Nobody knows that when I was a senior in high school, my brother a sophomore, and our neighbor and mutual best friend a junior, we had some great big parties while my parents were vacationing elsewhere. Yes, I remember high school like a John Hughes film.
Nobody knows that I miss that brotherly friendship with all my little brother's friends who were constantly hanging around our house.
Nobody knows that one summer night at one of those parties, sitting on the shag carpet in front of the tv that was blaring MTV (back when MTV actually played one music video after another), Ken, one of my brother's friends confessed his love for me.
Nobody knows that same night, my resistance to someone younger than me was numbed by the wine we had been drinking.
Nobody knows that we kissed passionately while Modern English sang, "I'll Stop the World and Melt With You", the lyrics and melody magically surrounding us, reflecting our feelings for one another at that moment.
Nobody knows that my heart swelled and skipped a few beats for Ken that night we shared a somewhat innocent kiss. I never told him.
Nobody knows that when I came back from college at Christmas break, I wanted to be of service to my community, so I organized a movie day for some underprivileged kids in my hometown.
Nobody knows that my brother would not go with me to help out.
Nobody knows that Ken volunteered to go with me, without me even asking him.
Nobody knows that when Ken and I walked through the doors into the darkened theater, a string of kids, who had never been in a movie theater in their lives ran in front of us all the way to the very front row. We chose two seats directly behind them so we could keep an eye on all of them at once.
Nobody knows that Ken and I both fell madly in love with the youngest and smallest of the group, a small four year old boy named 'Ocean Man'.
Nobody knows why a mother would name her son, 'Ocean Man'.

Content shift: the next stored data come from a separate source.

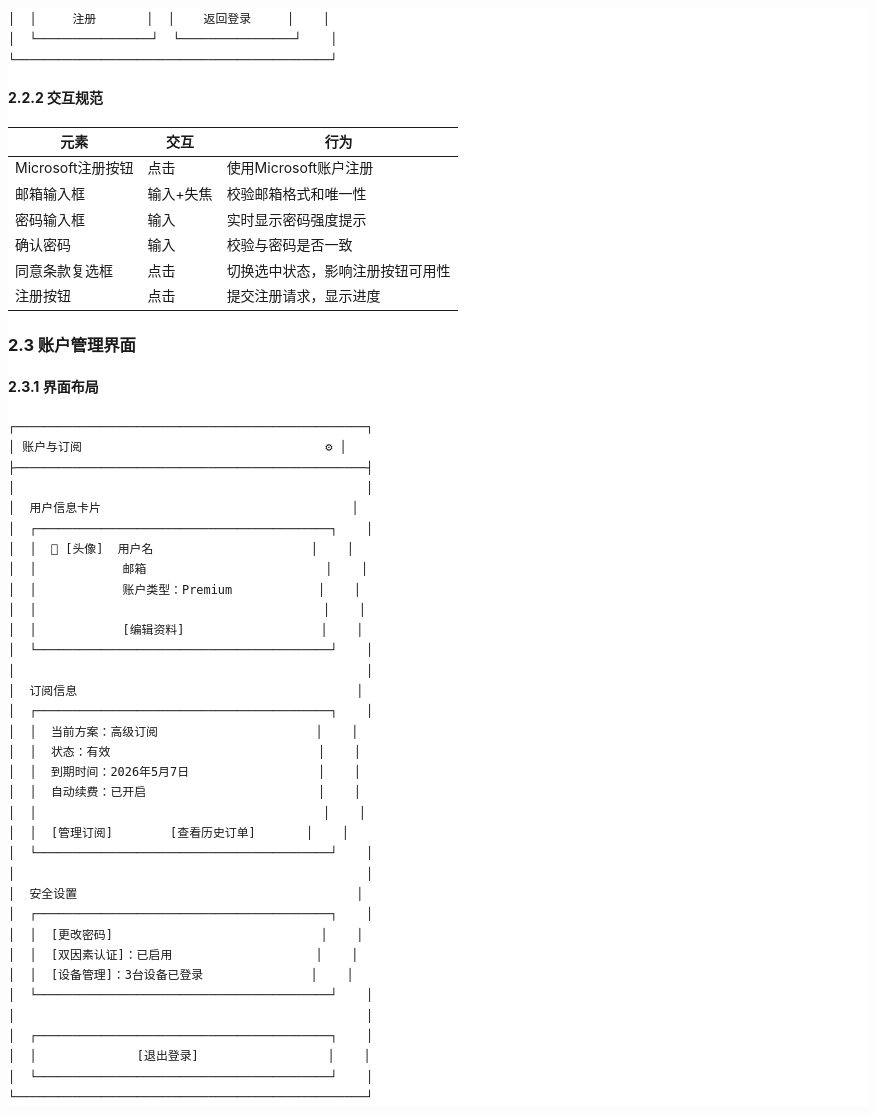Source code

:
 ```
│  │     注册       │  │    返回登录     │    │
│  └────────────────┘  └────────────────┘    │
└────────────────────────────────────────────┘
```

#### 2.2.2 交互规范

| 元素 | 交互 | 行为 |
|------|------|------|
| Microsoft注册按钮 | 点击 | 使用Microsoft账户注册 |
| 邮箱输入框 | 输入+失焦 | 校验邮箱格式和唯一性 |
| 密码输入框 | 输入 | 实时显示密码强度提示 |
| 确认密码 | 输入 | 校验与密码是否一致 |
| 同意条款复选框 | 点击 | 切换选中状态，影响注册按钮可用性 |
| 注册按钮 | 点击 | 提交注册请求，显示进度 |

### 2.3 账户管理界面

#### 2.3.1 界面布局

```
┌─────────────────────────────────────────────────┐
│ 账户与订阅                                  ⚙️ │
├─────────────────────────────────────────────────┤
│                                                 │
│  用户信息卡片                                   │
│  ┌─────────────────────────────────────────┐    │
│  │  👤 [头像]  用户名                      │    │
│  │            邮箱                         │    │
│  │            账户类型：Premium            │    │
│  │                                        │    │
│  │            [编辑资料]                   │    │
│  └─────────────────────────────────────────┘    │
│                                                 │
│  订阅信息                                       │
│  ┌─────────────────────────────────────────┐    │
│  │  当前方案：高级订阅                      │    │
│  │  状态：有效                             │    │
│  │  到期时间：2026年5月7日                  │    │
│  │  自动续费：已开启                        │    │
│  │                                        │    │
│  │  [管理订阅]        [查看历史订单]       │    │
│  └─────────────────────────────────────────┘    │
│                                                 │
│  安全设置                                       │
│  ┌─────────────────────────────────────────┐    │
│  │  [更改密码]                             │    │
│  │  [双因素认证]：已启用                    │    │
│  │  [设备管理]：3台设备已登录               │    │
│  └─────────────────────────────────────────┘    │
│                                                 │
│  ┌─────────────────────────────────────────┐    │
│  │              [退出登录]                  │    │
│  └─────────────────────────────────────────┘    │
└─────────────────────────────────────────────────┘
```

Nobody knows that as soon as the lights went out and the huge picture came on the screen along to the booming sound, Ocean Man jumped out of his seat like a shot and ran the entire row, as I stood, panicked, calling to him. He immediately turned into our row and ran by all the empty seats to hoist himself squarely in my lap.
Nobody knows how special I felt at 19 to be chosen by this precious soul, or to be sitting on this row in this dark theater with these two precious souls.

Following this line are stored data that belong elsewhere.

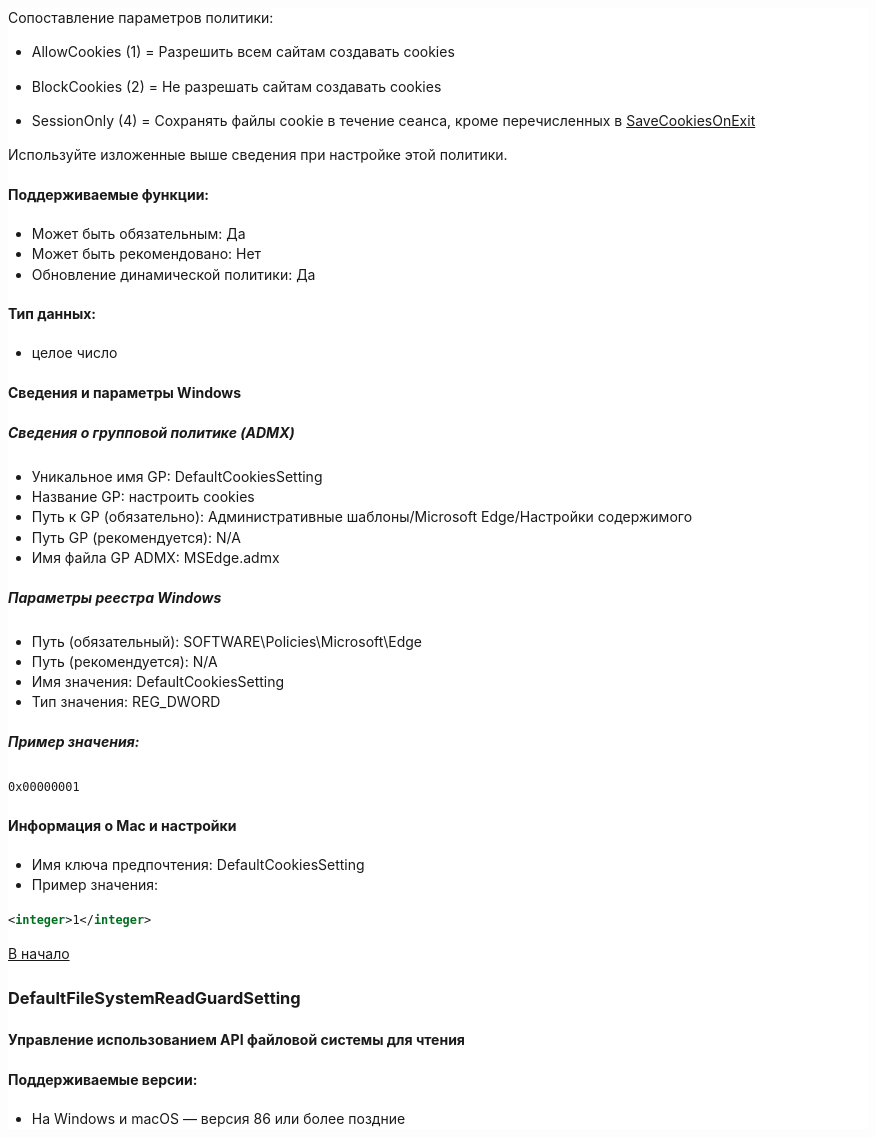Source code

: Сопоставление параметров политики:

* AllowCookies (1) = Разрешить всем сайтам создавать cookies

* BlockCookies (2) = Не разрешать сайтам создавать cookies

* SessionOnly (4) = Сохранять файлы cookie в течение сеанса, кроме перечисленных в [SaveCookiesOnExit](#savecookiesonexit)

Используйте изложенные выше сведения при настройке этой политики.

  #### Поддерживаемые функции:
  - Может быть обязательным: Да
  - Может быть рекомендовано: Нет
  - Обновление динамической политики: Да

  #### Тип данных:
  - целое число

  #### Сведения и параметры Windows
  ##### Сведения о групповой политике (ADMX)
  - Уникальное имя GP: DefaultCookiesSetting
  - Название GP: настроить cookies
  - Путь к GP (обязательно): Административные шаблоны/Microsoft Edge/Настройки содержимого
  - Путь GP (рекомендуется): N/A
  - Имя файла GP ADMX: MSEdge.admx
  ##### Параметры реестра Windows
  - Путь (обязательный): SOFTWARE\Policies\Microsoft\Edge
  - Путь (рекомендуется): N/A
  - Имя значения: DefaultCookiesSetting
  - Тип значения: REG_DWORD
  ##### Пример значения:
```
0x00000001
```


  #### Информация о Mac и настройки
  - Имя ключа предпочтения: DefaultCookiesSetting
  - Пример значения:
``` xml
<integer>1</integer>
```
  

  [В начало](#microsoft-edge---policies)

  ### DefaultFileSystemReadGuardSetting
  #### Управление использованием API файловой системы для чтения
  
  
  #### Поддерживаемые версии:
  - На Windows и macOS — версия 86 или более поздние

Nobody knows that when I came home from college that summer, merely three months later, I was told that Ocean Man had been hit by a car.
Nobody knows how devastated I felt that Ocean Man was dead.

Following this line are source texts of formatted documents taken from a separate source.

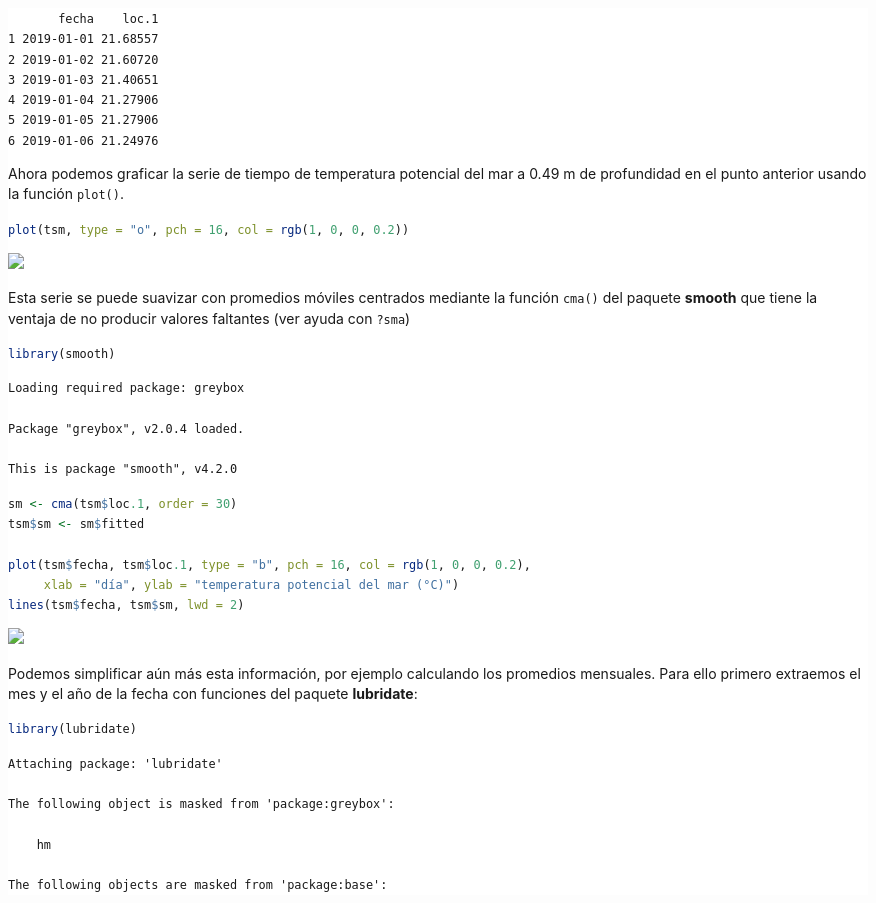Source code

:            fecha    loc.1
    1 2019-01-01 21.68557
    2 2019-01-02 21.60720
    3 2019-01-03 21.40651
    4 2019-01-04 21.27906
    5 2019-01-05 21.27906
    6 2019-01-06 21.24976

Ahora podemos graficar la serie de tiempo de temperatura potencial del
mar a 0.49 m de profundidad en el punto anterior usando la función
`plot()`.

``` r
plot(tsm, type = "o", pch = 16, col = rgb(1, 0, 0, 0.2))
```

![](Datos_Temporales_en_R_files/figure-commonmark/unnamed-chunk-27-1.png)

Esta serie se puede suavizar con promedios móviles centrados mediante la
función `cma()` del paquete **smooth** que tiene la ventaja de no
producir valores faltantes (ver ayuda con `?sma`)

``` r
library(smooth)
```

    Loading required package: greybox

    Package "greybox", v2.0.4 loaded.

    This is package "smooth", v4.2.0

``` r
sm <- cma(tsm$loc.1, order = 30)
tsm$sm <- sm$fitted

plot(tsm$fecha, tsm$loc.1, type = "b", pch = 16, col = rgb(1, 0, 0, 0.2),
     xlab = "día", ylab = "temperatura potencial del mar (°C)")
lines(tsm$fecha, tsm$sm, lwd = 2)
```

![](Datos_Temporales_en_R_files/figure-commonmark/unnamed-chunk-28-1.png)

Podemos simplificar aún más esta información, por ejemplo calculando los
promedios mensuales. Para ello primero extraemos el mes y el año de la
fecha con funciones del paquete **lubridate**:

``` r
library(lubridate)
```


    Attaching package: 'lubridate'

    The following object is masked from 'package:greybox':

        hm

    The following objects are masked from 'package:base':
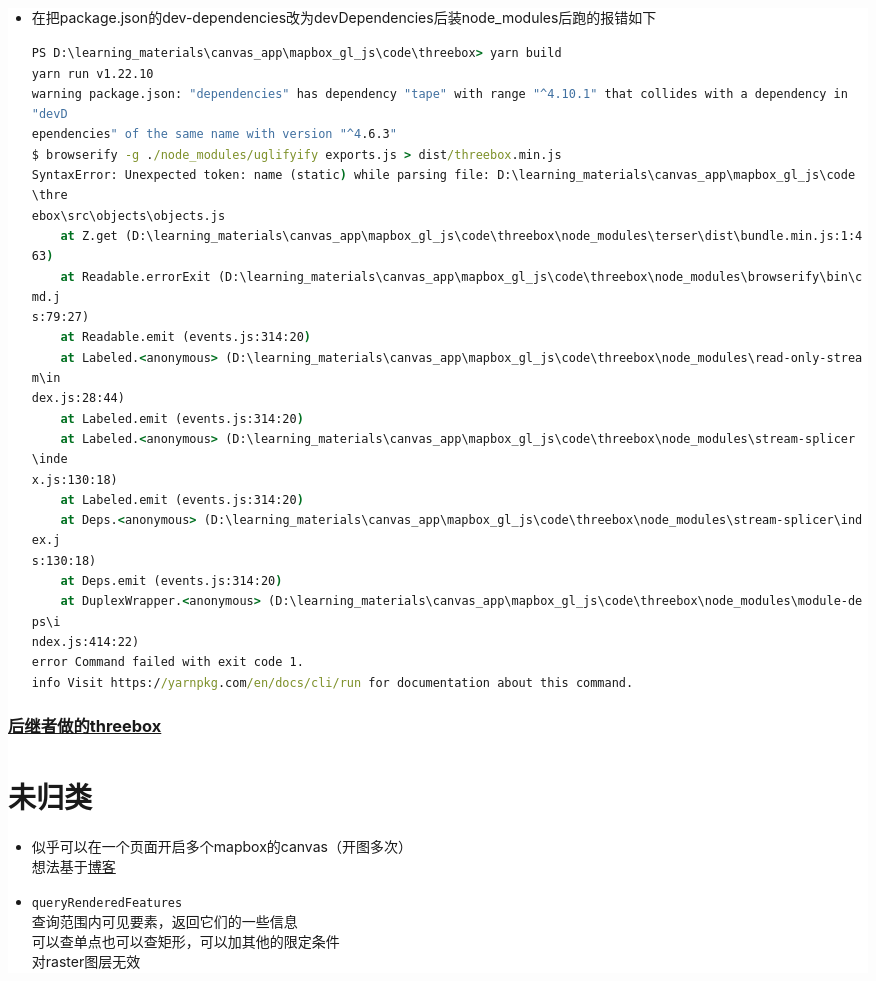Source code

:   - 在把package.json的dev-dependencies改为devDependencies后装node_modules后跑的报错如下  

    ```cmd
    PS D:\learning_materials\canvas_app\mapbox_gl_js\code\threebox> yarn build
    yarn run v1.22.10
    warning package.json: "dependencies" has dependency "tape" with range "^4.10.1" that collides with a dependency in "devD
    ependencies" of the same name with version "^4.6.3"
    $ browserify -g ./node_modules/uglifyify exports.js > dist/threebox.min.js
    SyntaxError: Unexpected token: name (static) while parsing file: D:\learning_materials\canvas_app\mapbox_gl_js\code\thre
    ebox\src\objects\objects.js
        at Z.get (D:\learning_materials\canvas_app\mapbox_gl_js\code\threebox\node_modules\terser\dist\bundle.min.js:1:463)
        at Readable.errorExit (D:\learning_materials\canvas_app\mapbox_gl_js\code\threebox\node_modules\browserify\bin\cmd.j
    s:79:27)
        at Readable.emit (events.js:314:20)
        at Labeled.<anonymous> (D:\learning_materials\canvas_app\mapbox_gl_js\code\threebox\node_modules\read-only-stream\in
    dex.js:28:44)
        at Labeled.emit (events.js:314:20)
        at Labeled.<anonymous> (D:\learning_materials\canvas_app\mapbox_gl_js\code\threebox\node_modules\stream-splicer\inde
    x.js:130:18)
        at Labeled.emit (events.js:314:20)
        at Deps.<anonymous> (D:\learning_materials\canvas_app\mapbox_gl_js\code\threebox\node_modules\stream-splicer\index.j
    s:130:18)
        at Deps.emit (events.js:314:20)
        at DuplexWrapper.<anonymous> (D:\learning_materials\canvas_app\mapbox_gl_js\code\threebox\node_modules\module-deps\i
    ndex.js:414:22)
    error Command failed with exit code 1.
    info Visit https://yarnpkg.com/en/docs/cli/run for documentation about this command.
    ```



### [后继者做的threebox](https://github.com/jscastro76/threebox)



# 未归类

- 似乎可以在一个页面开启多个mapbox的canvas（开图多次）  
  想法基于[博客](https://www.cnblogs.com/lilei2blog/p/8961564.html)

- `queryRenderedFeatures`  
  查询范围内可见要素，返回它们的一些信息  
  可以查单点也可以查矩形，可以加其他的限定条件  
  对raster图层无效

Nobody knows that I wondered constantly if Ocean Man's family appreciated him and tried to protect him, or were they too busy in their survival to be bothered. Was he left to fend for himself without the protection of a warm lap? Did anyone know how precious Ocean Man was besides Ken and I? Could I have saved him?
Nobody knows that the years passed, and I lost touch with my hometown and everyone in it, even Ken.
Nobody knows that years passed, and we both moved on, fell in love with other precious souls, were married with our own new precious souls to take care of without any word to each other.
Nobody knows that when I heard that Ken had taken his own life, I was devastated. I had no right to be devastated. Ken wasn't a part of my life any more, nor I of his.
Nobody knows that I wondered constantly if his family appreciated him and tried to protect him, or were they too busy in their survival to be bothered. Was he left to fend for himself without the protection of a warm kiss? Did anyone know how precious Ken was? Could I have saved him?
Nobody knows that when I saw Ken's picture, it was a picture of a grown man I did not know.
Nobody knows that when I closely studied his eyes in the picture, I saw the Ken I melted with that night so long ago.
Nobody knows that to this day, when I hear that song by Modern English, my heart swells, and the rhythm of it's beat changes. I am back there in the embrace of a precious soul, stopping the world and melting with him.
Nobody knows how much I miss those two precious souls who each etched their initials in my heart so deeply with such brief encounters.
3 comments:
I am so sorry for your loss and so moved by your memories of these two precious souls. It really is stunning how deeply certain people can affect us. Do you know the circumstances around Ken's tragedy? This is a lovely tribute to his life.
Thank you, Angela, sweetness, for also being one of those precious souls.
The only pieces I know about Ken's death: he possibly suffered from clinical depression. Whenever my brother got together with the rest of his 'gang', Ken always had an excuse for not showing up. There were also murmurings of possible abuse that had taken place when Ken was a little boy. Of course, it's easy to piece together a tidy reason for this tragedy, but, do our lives really follow such cliche and predictable story lines?
Thank you for listening.
I really miss you in blog world, friend. How are things going for you?